The model with the box-cox transformation by far has the best goodness of fit measures. Adjusted R^2 is the highest, and all of the reported errors are the smallest of the three models. So, this will be chosen as the final model.

3.3 The Final Model

kable(summary(lambdaTrans1)$coef, caption = "Inferential Statistics of Final Model")
Inferential Statistics of Final Model
Estimate Std. Error t value Pr(>|t|)
(Intercept) -34.0259067 0.4393635 -77.443629 0
Airport_Distance 0.0109793 0.0008131 13.503838 0
Number_of_flights 0.0002962 0.0000065 45.303973 0
Weather 0.2377667 0.0273096 8.706342 0
Support_Crew_Available -0.0035656 0.0003196 -11.157298 0
Baggage_loading_time 0.8818184 0.0263490 33.466824 0
Late_Arrival_o 0.4553751 0.0200190 22.747170 0

Referring to this table from earlier, we can see the coefficients for this model. And because the sample size is big enough to satisfy the central limit theorem, we can use the p-values to assess for any further variable selection. Since all of the p-values are close to zero, there’s no need for any further variable selection.

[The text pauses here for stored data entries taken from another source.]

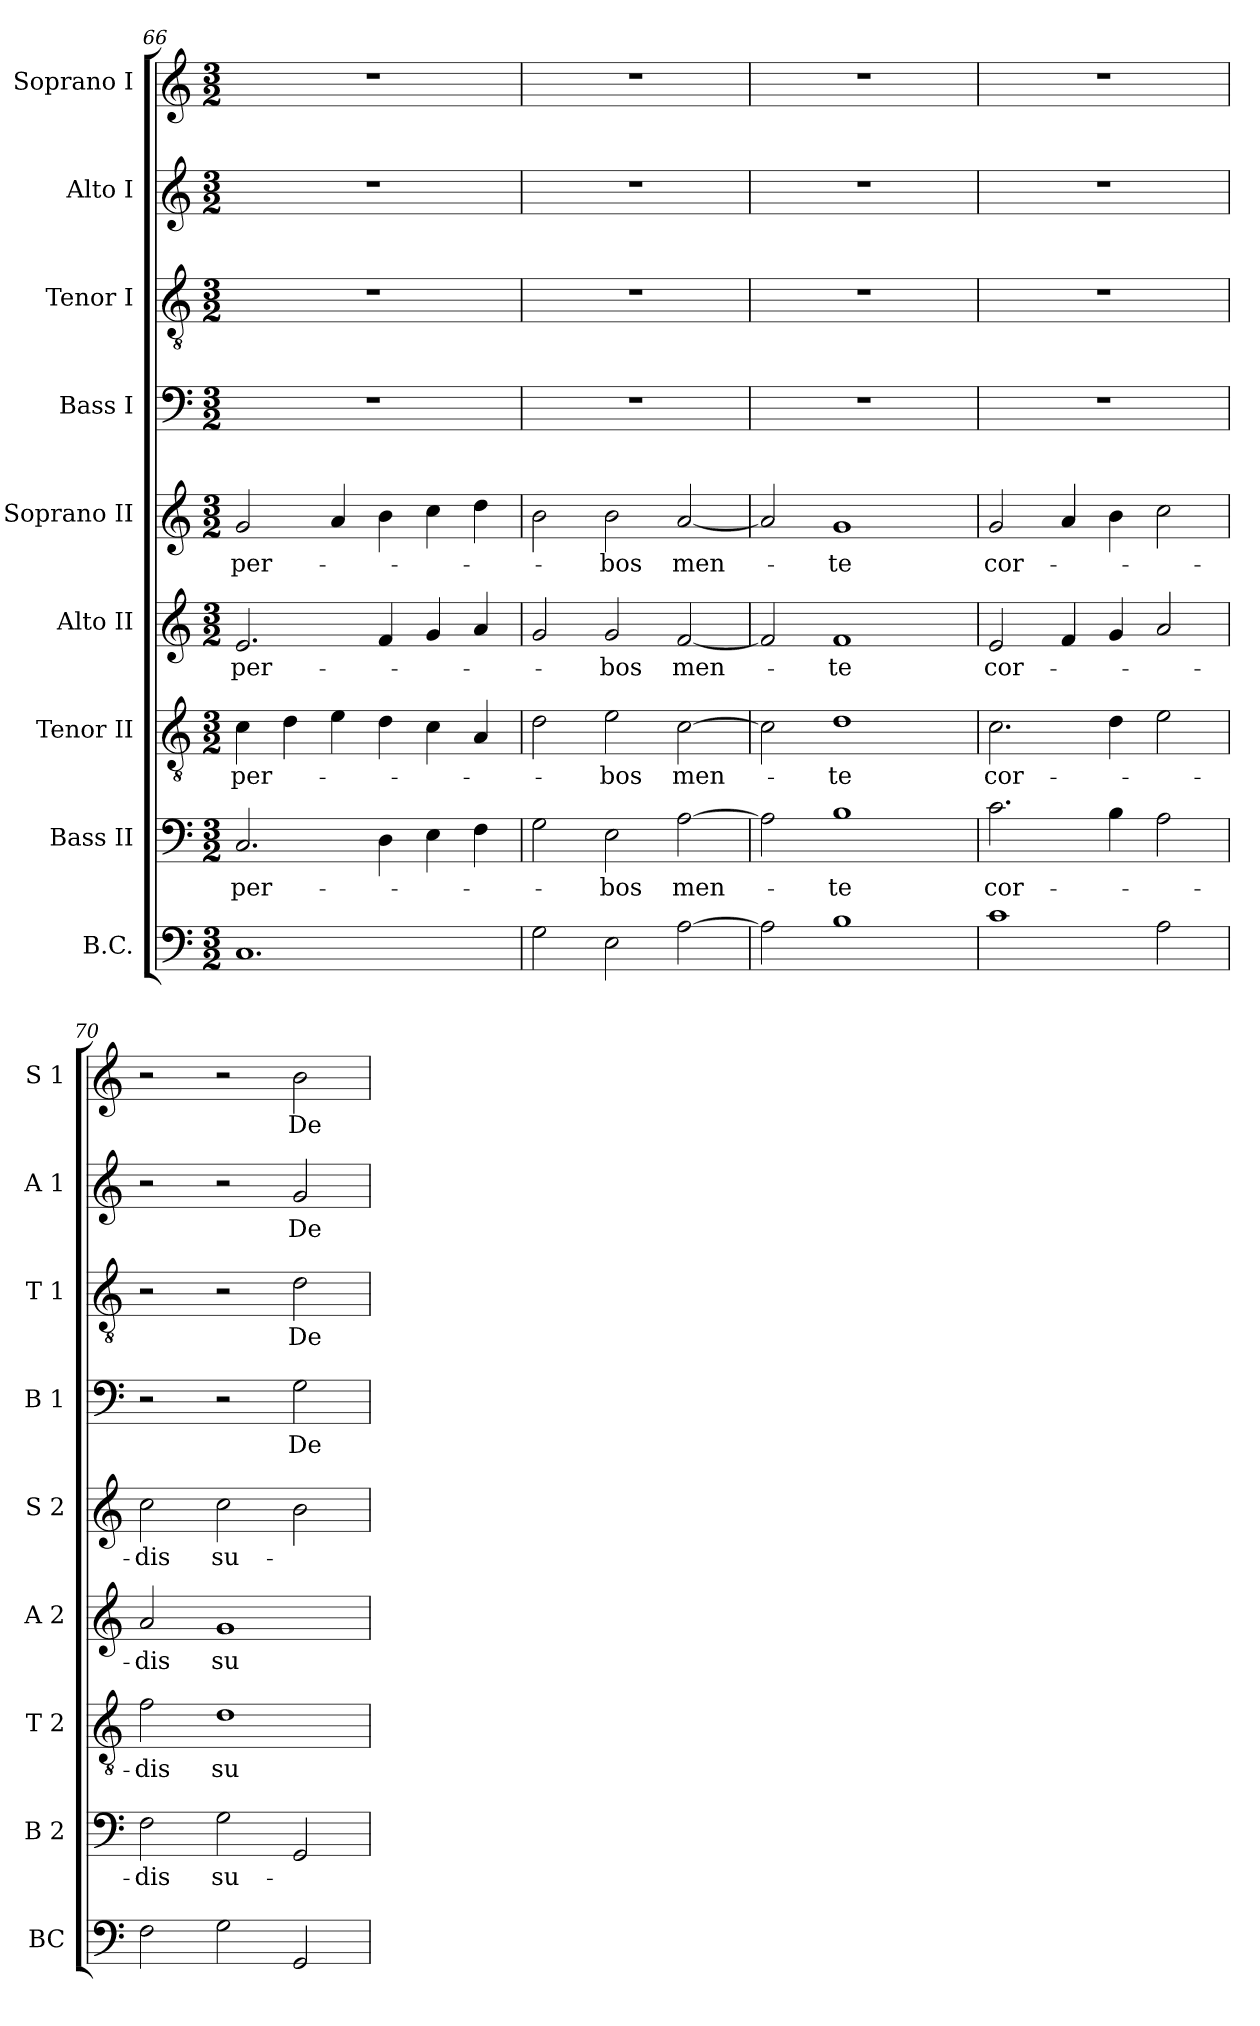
**kern	**kern	**text	**kern	**text	**kern	**text	**kern	**text	**kern	**text	**kern	**text	**kern	**text	**kern	**text
*part9	*part8	*part8	*part7	*part7	*part6	*part6	*part5	*part5	*part4	*part4	*part3	*part3	*part2	*part2	*part1	*part1
*staff9	*staff8	*staff8	*staff7	*staff7	*staff6	*staff6	*staff5	*staff5	*staff4	*staff4	*staff3	*staff3	*staff2	*staff2	*staff1	*staff1
*I"B.C.	*I"Bass II	*	*I"Tenor II	*	*I"Alto II	*	*I"Soprano II	*	*I"Bass I	*	*I"Tenor I	*	*I"Alto I	*	*I"Soprano I	*
*I'BC	*I'B 2	*	*I'T 2	*	*I'A 2	*	*I'S 2	*	*I'B 1	*	*I'T 1	*	*I'A 1	*	*I'S 1	*
!!LO:PB:g=z
*clefF4	*clefF4	*	*clefGv2	*	*clefG2	*	*clefG2	*	*clefF4	*	*clefGv2	*	*clefG2	*	*clefG2	*
*k[]	*k[]	*	*k[]	*	*k[]	*	*k[]	*	*k[]	*	*k[]	*	*k[]	*	*k[]	*
*C:	*C:	*	*C:	*	*C:	*	*C:	*	*C:	*	*C:	*	*C:	*	*C:	*
*M3/2	*M3/2	*	*M3/2	*	*M3/2	*	*M3/2	*	*M3/2	*	*M3/2	*	*M3/2	*	*M3/2	*
=66	=66	=66	=66	=66	=66	=66	=66	=66	=66	=66	=66	=66	=66	=66	=66	=66
!	!	!LO:LY:b	!	!LO:LY:b	!	!LO:LY:b	!	!LO:LY:b	!	!	!	!	!	!	!	!
1.C	2.C/	-per-	4c\	-per-	2.e/	-per-	2g/	-per-	1.r	.	1.r	.	1.r	.	1.r	.
.	.	.	4d\	.	.	.	.	.	.	.	.	.	.	.	.	.
.	.	.	4e\	.	.	.	4a/	.	.	.	.	.	.	.	.	.
.	4D\	.	4d\	.	4f/	.	4b\	.	.	.	.	.	.	.	.	.
.	4E\	.	4c\	.	4g/	.	4cc\	.	.	.	.	.	.	.	.	.
.	4F\	.	4A/	.	4a/	.	4dd\	.	.	.	.	.	.	.	.	.
=67	=67	=67	=67	=67	=67	=67	=67	=67	=67	=67	=67	=67	=67	=67	=67	=67
2G\	2G\	.	2d\	.	2g/	.	2b\	.	1.r	.	1.r	.	1.r	.	1.r	.
!	!	!LO:LY:b	!	!LO:LY:b	!	!LO:LY:b	!	!LO:LY:b	!	!	!	!	!	!	!	!
2E\	2E\	-bos	2e\	-bos	2g/	-bos	2b\	-bos	.	.	.	.	.	.	.	.
!	!	!LO:LY:b	!	!LO:LY:b	!	!LO:LY:b	!	!LO:LY:b	!	!	!	!	!	!	!	!
[2A\	[2A\	men-	[2c\	men-	[2f/	men-	[2a/	men-	.	.	.	.	.	.	.	.
=68	=68	=68	=68	=68	=68	=68	=68	=68	=68	=68	=68	=68	=68	=68	=68	=68
*^	*	*	*	*	*	*	*	*	*	*	*	*	*	*	*	*
2A\]	2ryy	2A\]	.	2c\]	.	2f/]	.	2a/]	.	1.r	.	1.r	.	1.r	.	1.r	.
!	!	!	!LO:LY:b	!	!LO:LY:b	!	!LO:LY:b	!	!LO:LY:b	!	!	!	!	!	!	!	!
1B	2ryy	1B	-te	1d	-te	1f	-te	1g	-te	.	.	.	.	.	.	.	.
.	2ryy	.	.	.	.	.	.	.	.	.	.	.	.	.	.	.	.
=69	=69	=69	=69	=69	=69	=69	=69	=69	=69	=69	=69	=69	=69	=69	=69	=69	=69
!	!	!	!LO:LY:b	!	!LO:LY:b	!	!LO:LY:b	!	!LO:LY:b	!	!	!	!	!	!	!	!
*v	*v	*	*	*	*	*	*	*	*	*	*	*	*	*	*	*	*
1c	2.c\	cor-	2.c\	cor-	2e/	cor-	2g/	cor-	1.r	.	1.r	.	1.r	.	1.r	.
.	.	.	.	.	4f/	.	4a/	.	.	.	.	.	.	.	.	.
.	4B\	.	4d\	.	4g/	.	4b\	.	.	.	.	.	.	.	.	.
2A\	2A\	.	2e\	.	2a/	.	2cc\	.	.	.	.	.	.	.	.	.
=70	=70	=70	=70	=70	=70	=70	=70	=70	=70	=70	=70	=70	=70	=70	=70	=70
!	!	!LO:LY:b	!	!LO:LY:b	!	!LO:LY:b	!	!LO:LY:b	!	!	!	!	!	!	!	!
2F\	2F\	-dis	2f\	-dis	2a/	-dis	2cc\	-dis	2r	.	2r	.	2r	.	2r	.
!	!	!LO:LY:b	!	!LO:LY:b	!	!LO:LY:b	!	!LO:LY:b	!	!	!	!	!	!	!	!
2G\	2G\	su-	1d	su-	1g	su-	2cc\	su-	2r	.	2r	.	2r	.	2r	.
!	!	!	!	!	!	!	!	!	!	!LO:LY:b	!	!LO:LY:b	!	!LO:LY:b	!	!LO:LY:b
2GG/	2GG/	.	.	.	.	.	2b\	.	2G\	De-	2d\	De-	2g/	De-	2b\	De-
=	=	=	=	=	=	=	=	=	=	=	=	=	=	=	=	=
*-	*-	*-	*-	*-	*-	*-	*-	*-	*-	*-	*-	*-	*-	*-	*-	*-
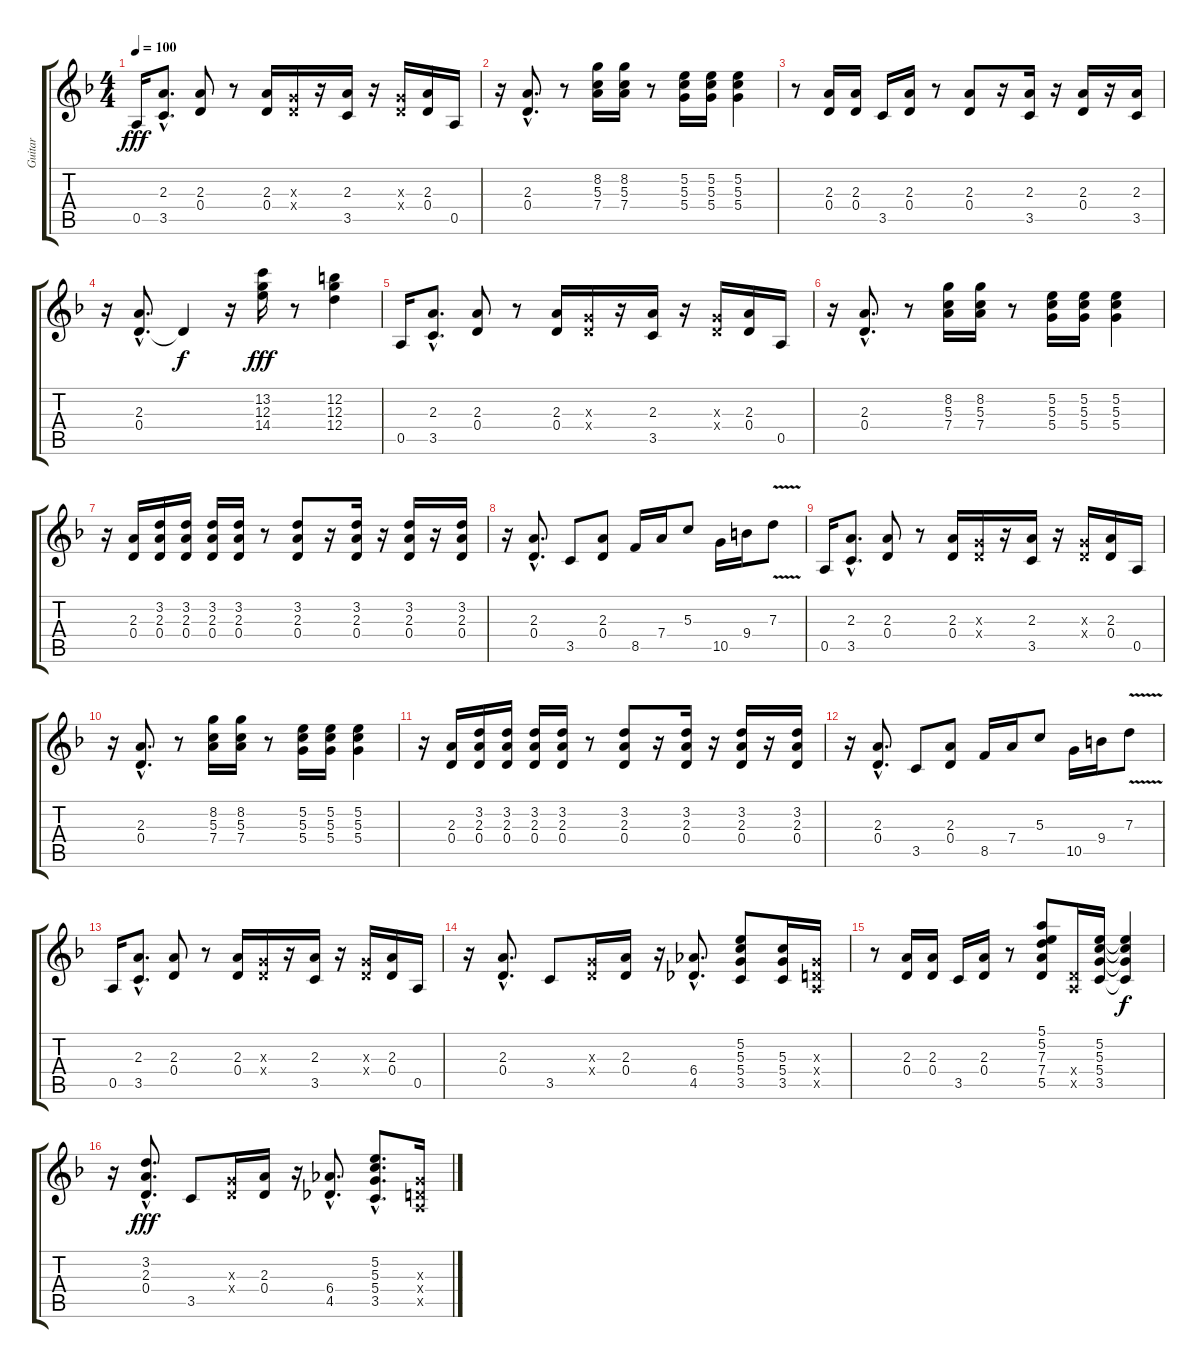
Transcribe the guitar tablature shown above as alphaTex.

\track ("Guitar" "Guitar") {instrument distortionguitar}
\staff {score tabs}
\tuning (E4 B3 G3 D3 A2 E2) {hide}
\ts (4 4)
\tempo 100
\clef g2
\ks f
0.5.16{dy fff} (2.3{hac} 3.5{hac}).8{d} (2.3 0.4).8 r.8 (2.3 0.4).16 (0.3{x} 0.4{x}).16 r.16 (2.3 3.5).16 r.16 (0.3{x} 0.4{x}).16 (2.3 0.4).16 0.5.16 |
r.16 (2.3{hac} 0.4{hac}).8{d} r.8 (8.2 5.3 7.4).16 (8.2 5.3 7.4).16 r.8 (5.2 5.3 5.4).16 (5.2 5.3 5.4).16 (5.2 5.3 5.4).4 |
r.8 (2.3 0.4).16 (2.3 0.4).16 3.5.16 (2.3 0.4).16 r.8 (2.3 0.4).8 r.16 (2.3 3.5).16 r.16 (2.3 0.4).16 r.16 (2.3 3.5).16 |
r.16 (2.3{hac} 0.4{hac}).8{d} 0.4{t}.4{dy f} r.16 (13.2 12.3 14.4).16{dy fff} r.8 (12.2 12.3 12.4).4 |
0.5.16 (2.3{hac} 3.5{hac}).8{d} (2.3 0.4).8 r.8 (2.3 0.4).16 (0.3{x} 0.4{x}).16 r.16 (2.3 3.5).16 r.16 (0.3{x} 0.4{x}).16 (2.3 0.4).16 0.5.16 |
r.16 (2.3{hac} 0.4{hac}).8{d} r.8 (8.2 5.3 7.4).16 (8.2 5.3 7.4).16 r.8 (5.2 5.3 5.4).16 (5.2 5.3 5.4).16 (5.2 5.3 5.4).4 |
r.16 (2.3 0.4).16 (3.2 2.3 0.4).16 (3.2 2.3 0.4).16 (3.2 2.3 0.4).16 (3.2 2.3 0.4).16 r.8 (3.2 2.3 0.4).8 r.16 (3.2 2.3 0.4).16 r.16 (3.2 2.3 0.4).16 r.16 (3.2 2.3 0.4).16 |
r.16 (2.3{hac} 0.4{hac}).8{d} 3.5.8 (2.3 0.4).8 8.5.16 7.4.16 5.3.8 10.5.16 9.4.16 7.3{v}.8 |
0.5.16 (2.3{hac} 3.5{hac}).8{d} (2.3 0.4).8 r.8 (2.3 0.4).16 (0.3{x} 0.4{x}).16 r.16 (2.3 3.5).16 r.16 (0.3{x} 0.4{x}).16 (2.3 0.4).16 0.5.16 |
r.16 (2.3{hac} 0.4{hac}).8{d} r.8 (8.2 5.3 7.4).16 (8.2 5.3 7.4).16 r.8 (5.2 5.3 5.4).16 (5.2 5.3 5.4).16 (5.2 5.3 5.4).4 |
r.16 (2.3 0.4).16 (3.2 2.3 0.4).16 (3.2 2.3 0.4).16 (3.2 2.3 0.4).16 (3.2 2.3 0.4).16 r.8 (3.2 2.3 0.4).8 r.16 (3.2 2.3 0.4).16 r.16 (3.2 2.3 0.4).16 r.16 (3.2 2.3 0.4).16 |
r.16 (2.3{hac} 0.4{hac}).8{d} 3.5.8 (2.3 0.4).8 8.5.16 7.4.16 5.3.8 10.5.16 9.4.16 7.3{v}.8 |
0.5.16 (2.3{hac} 3.5{hac}).8{d} (2.3 0.4).8 r.8 (2.3 0.4).16 (0.3{x} 0.4{x}).16 r.16 (2.3 3.5).16 r.16 (0.3{x} 0.4{x}).16 (2.3 0.4).16 0.5.16 |
r.16 (2.3{hac} 0.4{hac}).8{d} 3.5.8 (0.3{x} 0.4{x}).16 (2.3 0.4).16 r.16 (6.4{hac} 4.5{hac}).8{d} (5.2 5.3 5.4 3.5).8 (5.3 5.4 3.5).16 (0.3{x} 0.4{x} 0.5{x}).16 |
r.8 (2.3 0.4).16 (2.3 0.4).16 3.5.16 (2.3 0.4).16 r.8 (5.1 5.2 7.3 7.4 5.5).8 (0.4{x} 0.5{x}).16 (5.2 5.3 5.4 3.5).16 (5.2{t} 5.3{t} 5.4{t} 3.5{t}).4{dy f} |
r.16 (3.2{hac} 2.3{hac} 0.4{hac}).8{d dy fff} 3.5.8 (0.3{x} 0.4{x}).16 (2.3 0.4).16 r.16 (6.4{hac} 4.5{hac}).8{d} (5.2{hac} 5.3{hac} 5.4{hac} 3.5{hac}).8{d} (0.3{x} 0.4{x} 0.5{x}).16
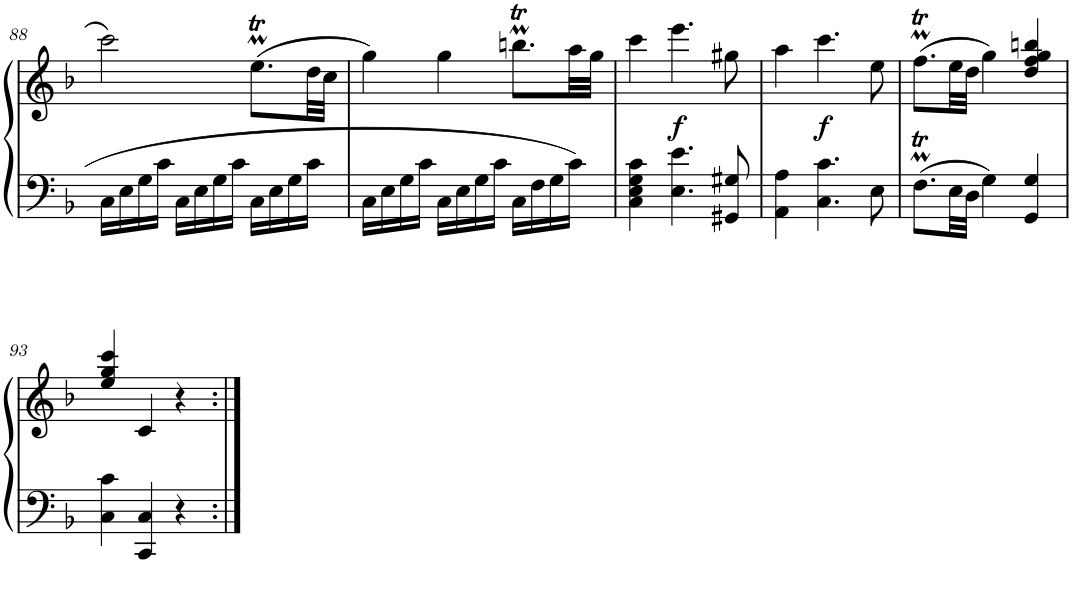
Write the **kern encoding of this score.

**kern	**kern	**dynam
*part1	*part1	*part1
*staff2	*staff1	*staff1/2
*I"Piano	*	*
*I'Pno.	*	*
!!LO:PB:g=z
*clefF4	*clefG2	*
*k[b-]	*k[b-]	*
*F:	*F:	*
*M3/4	*M3/4	*
=88	=88	=88
16C\LL	2ccc\	.
16E\	.	.
16G\	.	.
16c\JJ	.	.
16C\LL	.	.
16E\	.	.
16G\	.	.
16c\JJ	.	.
16C\LL	(>8.eemt\L	.
16E\	.	.
16G\	.	.
16c\JJ	32dd\LL	.
.	32cc\JJJ	.
=89	=89	=89
16C\LL	4gg\)	.
16E\	.	.
16G\	.	.
16c\JJ	.	.
16C\LL	4gg\	.
16E\	.	.
16G\	.	.
16c\JJ	.	.
16C\LL	8.bbnmt\L	.
16F\	.	.
16G\	.	.
16c\JJ	32aa\LL	.
.	32gg\JJJ	.
=90	=90	=90
4C\ 4E\ 4G\ 4c\	4ccc\	.
!	!	!LO:DY:b
4.E\ 4.e\	4.eee\	f
8GG#X/ 8G#X/	8gg#X\	.
=91	=91	=91
4AA\ 4A\	4aa\	.
!	!	!LO:DY:b
4.C\ 4.c\	4.ccc\	f
8E\	8ee\	.
=92	=92	=92
8.FMT\L	(>8.ffMT\L	.
32E\LL	32ee\LL	.
32D\JJJ	32dd\JJJ	.
4G\	4gg\)	.
4GG/ 4G/	4dd/ 4ff/ 4gg/ 4bbn/	.
!!LO:LB:g=z
=93	=93	=93
4C\ 4c\	4ee/ 4gg/ 4ccc/	.
4CC/ 4C/	4c/	.
4r	4r	.
=:|!	=:|!	=:|!
*-	*-	*-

And, the explicit regression equation can be written as: \[ sqrt(Arr_Delay) = -34.0259 + 0.011 \times Airport_Distance + 0.0003 \times Number_of_flights + 0.2378 \times Weather - 0.0036 \times Support_Crew_Available + 0.8818 \times Baggage_loading_time + 0.4554 \times Late_Arrival_o \]

4 Summary

This study focused on finding any factors that contributed to airplanes’ delayed arrival times. Many linear regression techniques were used to generate several candidate models, and comparisons were made between those models. Ultimately, the best model chosen had a box-cox transformation used on the response variable with a lambda value of 0.5.